In the entries below, which lines run from the one containing "hypotékou, zejména Slávka v oblasti" to the one containing "Provede zájemce celým procesem od"? Copy exactly those lines, ends included, and no others.

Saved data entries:
- Opening Delimiter -

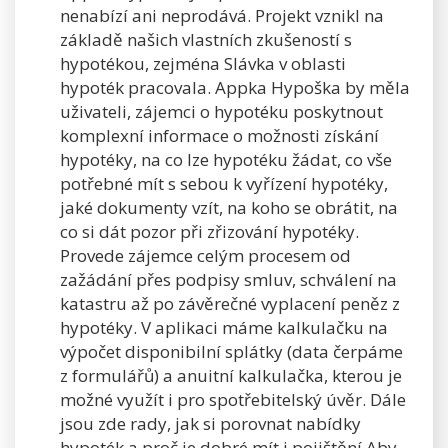
nenabízí ani neprodává. Projekt vznikl na
základě našich vlastních zkušeností s
hypotékou, zejména Slávka v oblasti
hypoték pracovala. Appka Hypoška by měla
uživateli, zájemci o hypotéku poskytnout
komplexní informace o možnosti získání
hypotéky, na co lze hypotéku žádat, co vše
potřebné mít s sebou k vyřízení hypotéky,
jaké dokumenty vzít, na koho se obrátit, na
co si dát pozor při zřizování hypotéky.
Provede zájemce celým procesem od
zažádání přes podpisy smluv, schválení na
katastru až po závěrečné vyplacení peněz z
hypotéky. V aplikaci máme kalkulačku na
výpočet disponibilní splátky (data čerpáme
z formulářů) a anuitní kalkulačka, kterou je
možné využít i pro spotřebitelský úvěr. Dále
jsou zde rady, jak si porovnat nabídky
hypoték a proč je dobré mít i pojištění.Aby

- Closing Delimiter -

● Response to this exercise
hypotékou, zejména Slávka v oblasti
hypoték pracovala. Appka Hypoška by měla
uživateli, zájemci o hypotéku poskytnout
komplexní informace o možnosti získání
hypotéky, na co lze hypotéku žádat, co vše
potřebné mít s sebou k vyřízení hypotéky,
jaké dokumenty vzít, na koho se obrátit, na
co si dát pozor při zřizování hypotéky.
Provede zájemce celým procesem od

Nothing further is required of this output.